The first approach (a flat tax) takes the least as a share of income from the 80% of Alaska families living in the middle- and lower-income brackets. POMV 50/50 takes the second lowest – outcomes which are the exact opposite of the results for members of HFIN and others in the Top 20%.
On the other hand, POMV 25/75, the approach that takes the least from the majority of HFIN members and a close second least from the others, takes the most as a share of income from the 80% of Alaska families living in the middle- and lower-income brackets. While Representative Galvin’s HB 156 is effectively a wash with POMV 50/50 for the 20% of Alaska families living in the upper middle-income bracket, it takes the second most by rapidly increasing amounts from the remaining 60% (middle through the Low 20%).

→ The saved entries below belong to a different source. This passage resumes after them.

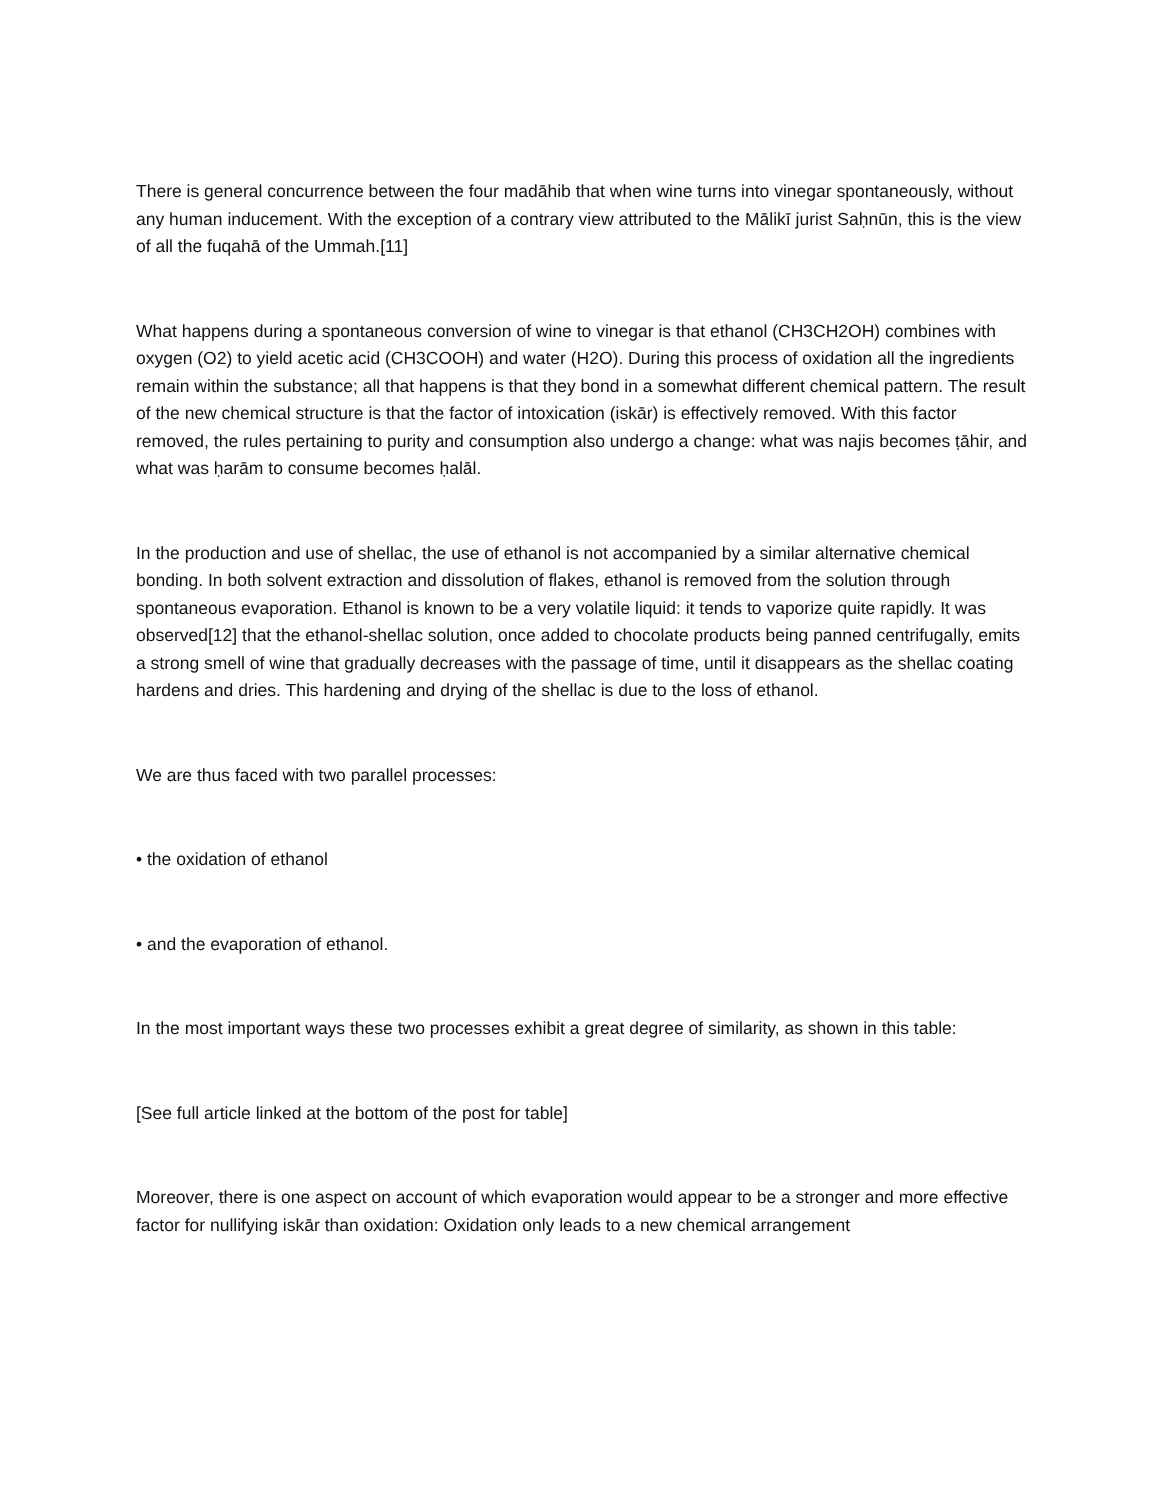There is general concurrence between the four madāhib that when wine turns into vinegar spontaneously, without any human inducement. With the exception of a contrary view attributed to the Mālikī jurist Saḥnūn, this is the view of all the fuqahā of the Ummah.[11]
What happens during a spontaneous conversion of wine to vinegar is that ethanol (CH3CH2OH) combines with oxygen (O2) to yield acetic acid (CH3COOH) and water (H2O). During this process of oxidation all the ingredients remain within the substance; all that happens is that they bond in a somewhat different chemical pattern. The result of the new chemical structure is that the factor of intoxication (iskār) is effectively removed. With this factor removed, the rules pertaining to purity and consumption also undergo a change: what was najis becomes ṭāhir, and what was ḥarām to consume becomes ḥalāl.
In the production and use of shellac, the use of ethanol is not accompanied by a similar alternative chemical bonding. In both solvent extraction and dissolution of flakes, ethanol is removed from the solution through spontaneous evaporation. Ethanol is known to be a very volatile liquid: it tends to vaporize quite rapidly. It was observed[12] that the ethanol-shellac solution, once added to chocolate products being panned centrifugally, emits a strong smell of wine that gradually decreases with the passage of time, until it disappears as the shellac coating hardens and dries. This hardening and drying of the shellac is due to the loss of ethanol.
We are thus faced with two parallel processes:
• the oxidation of ethanol
• and the evaporation of ethanol.
In the most important ways these two processes exhibit a great degree of similarity, as shown in this table:
[See full article linked at the bottom of the post for table]
Moreover, there is one aspect on account of which evaporation would appear to be a stronger and more effective factor for nullifying iskār than oxidation: Oxidation only leads to a new chemical arrangement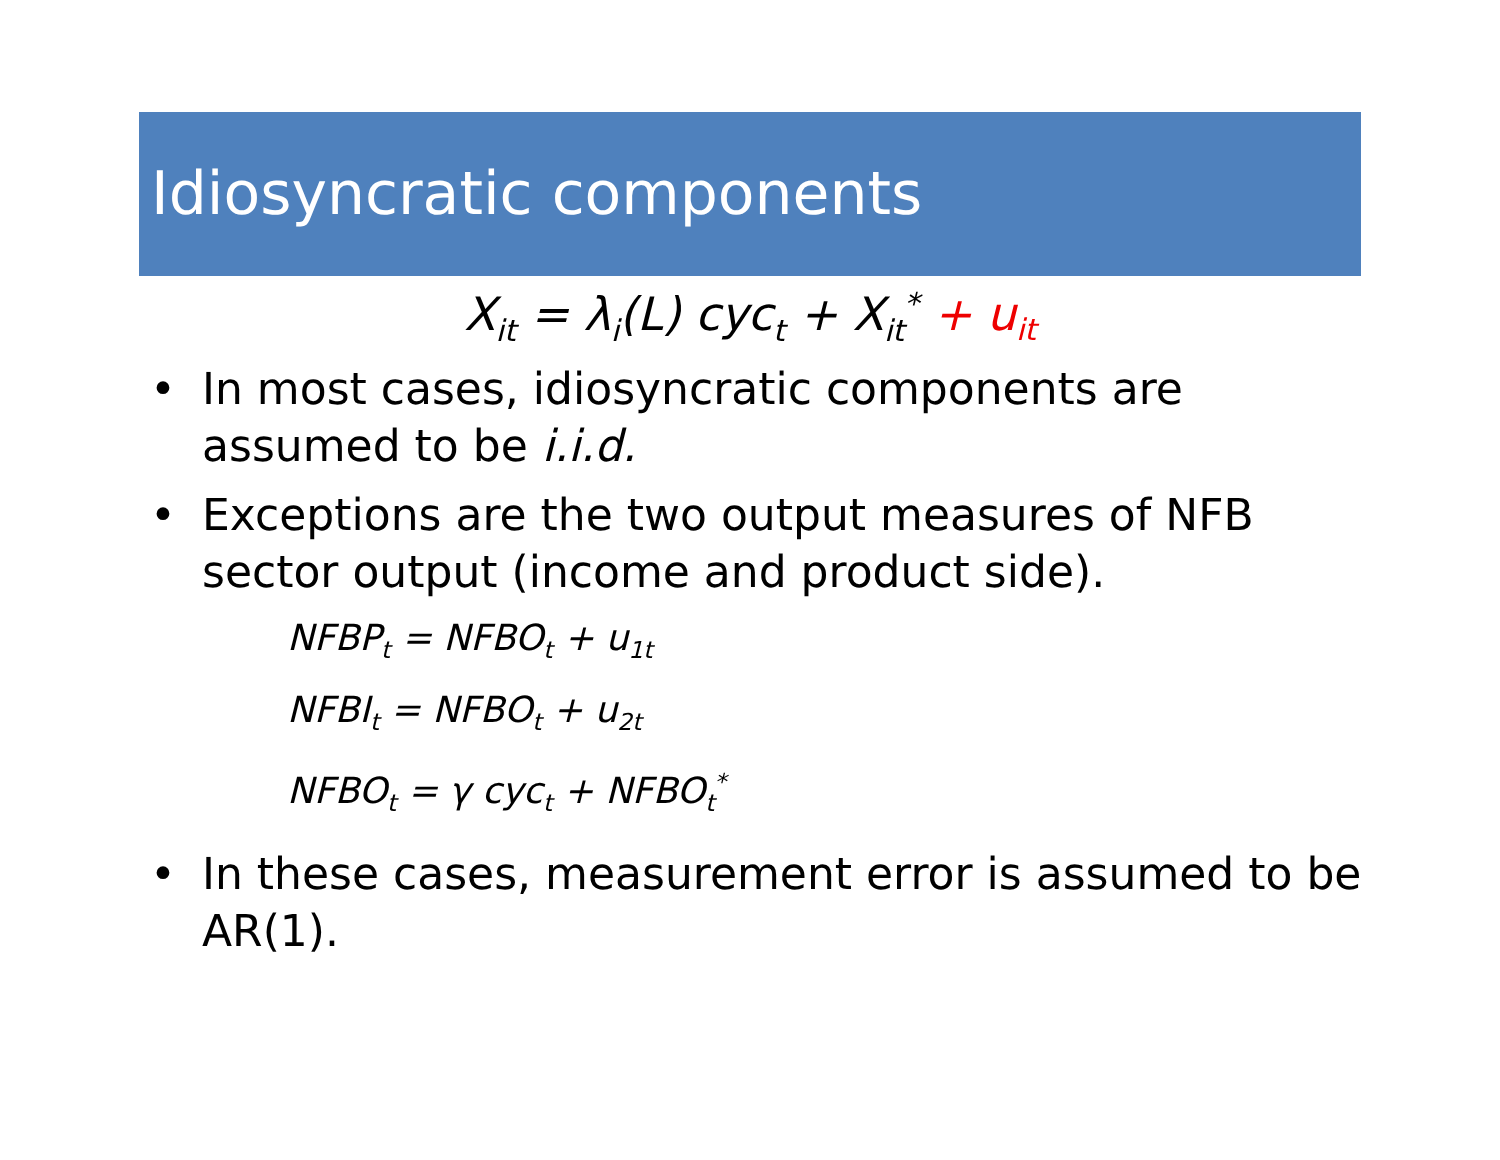Idiosyncratic components
X<sub>it</sub> = λ<sub>i</sub>(L) cyc<sub>t</sub> + X<sub>it</sub><sup>*</sup> + u<sub>it</sub>
• In most cases, idiosyncratic components are assumed to be i.i.d.
• Exceptions are the two output measures of NFB sector output (income and product side).
NFBP<sub>t</sub> = NFBO<sub>t</sub> + u<sub>1t</sub>
NFBI<sub>t</sub> = NFBO<sub>t</sub> + u<sub>2t</sub>
NFBO<sub>t</sub> = γ cyc<sub>t</sub> + NFBO<sub>t</sub><sup>*</sup>
• In these cases, measurement error is assumed to be AR(1).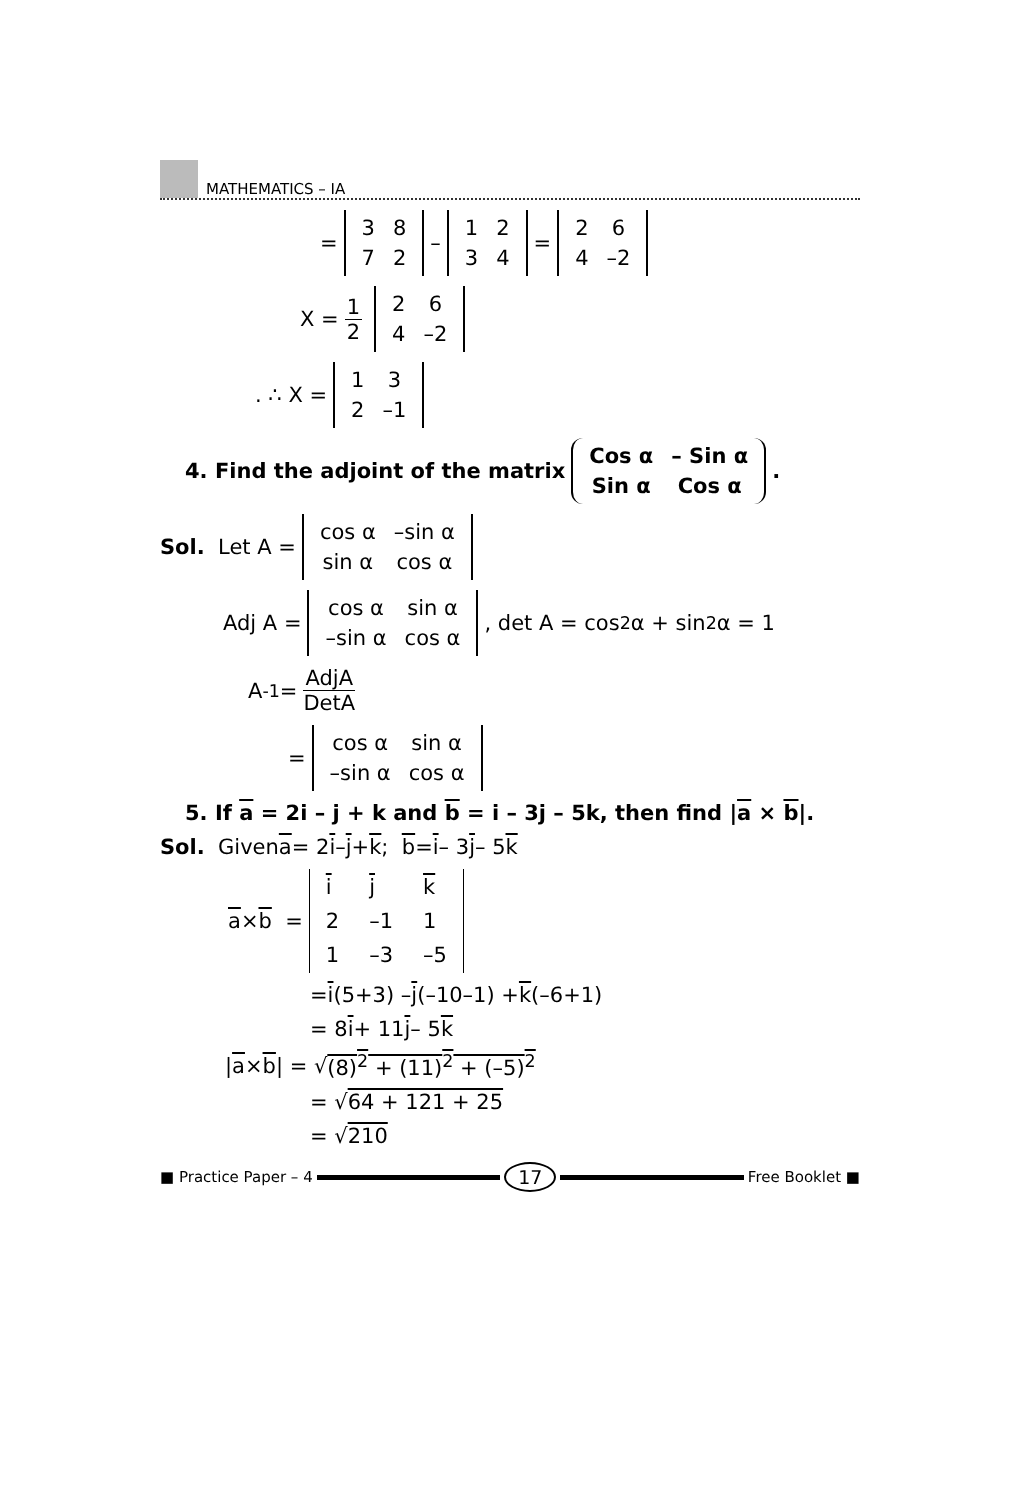MATHEMATICS – IA
=
| 3 | 8 |
| 7 | 2 |
–
| 1 | 2 |
| 3 | 4 |
=
| 2 | 6 |
| 4 | –2 |
X = 1 2
| 2 | 6 |
| 4 | –2 |
. ∴ X =
| 1 | 3 |
| 2 | –1 |
4. Find the adjoint of the matrix
| Cos α | – Sin α |
| Sin α | Cos α |
.
Sol. Let A =
| cos α | –sin α |
| sin α | cos α |
Adj A =
| cos α | sin α |
| –sin α | cos α |
, det A = cos<sup>2</sup> α + sin<sup>2</sup> α = 1
A<sup>-1</sup> = AdjA DetA
=
| cos α | sin α |
| –sin α | cos α |
5. If a = 2i – j + k and b = i – 3j – 5k, then find |a × b|.
Sol. Given a = 2 i – j + k ; b = i – 3 j – 5 k
a × b =
| i | j | k |
| 2 | –1 | 1 |
| 1 | –3 | –5 |
= i (5+3) – j (–10–1) + k (–6+1)
= 8 i + 11 j – 5 k
| a × b | = √ (8)<sup>2</sup> + (11)<sup>2</sup> + (–5)<sup>2</sup>
= √ 64 + 121 + 25
= √ 210
■ Practice Paper – 4
17
Free Booklet ■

This charts the impact of all of the options across all the members of HFIN and Alaska families living in the middle- and lower-income brackets.
The increasingly larger adverse impact of the options involving PFD cuts on Alaska families living in the middle- and lower-income brackets compared to the HFIN members stands out clearly.
We are not – as some others might looking at these numbers – suggesting that the members of HFIN and the larger House, whose overall income distribution is similar to the members of HFIN, have in the past and continue to cast their votes on fiscal measures based on their own self-interest at the expense of the 80% of Alaska families living in the middle- and lower-income brackets.
We are suggesting, however, that the disparity in income levels makes those in the Legislature much less sensitive to the economic circumstances facing the 80% of Alaska families living in the middle- and lower-income brackets, and that has led to repeated decisions to adopt funding approaches that take more – increasingly much more – as a share of income from the pockets of those living in those income brackets than the legislators have taken from their own pockets.
One additional data point in this regard is to look at the flat tax rate from the perspective of its additional role as the average level of government take from all Alaska families. Those for whom the level of government take is above that rate (4.1%) are paying more than the average, so those for whom the level of government take is lower than that rate can pay less.
Put another way, those paying less than the average rate are enjoying at least a partial “free ride” at the expense of those paying more. Looking at the above charts, it is clear that those Alaska families living in the middle- and lower-income brackets are the ones funding the “free ride.” The members of HFIN, others in the Legislature, and others in Alaska’s Top 20% are the ones enjoying the “free ride” due to the Legislature’s use of PFD cuts as a funding source.
We are sure there are other factors at work in the continued rejection of much more economically beneficial alternatives to the continued use of PFD cuts by this and past legislatures. But we have become convinced that the fact legislators (as well as the donors and lobbyists surrounding them) live in much different economic circumstances than those faced by the 80% of Alaska families living in the middle- and lower-income brackets is playing a significant contributing role.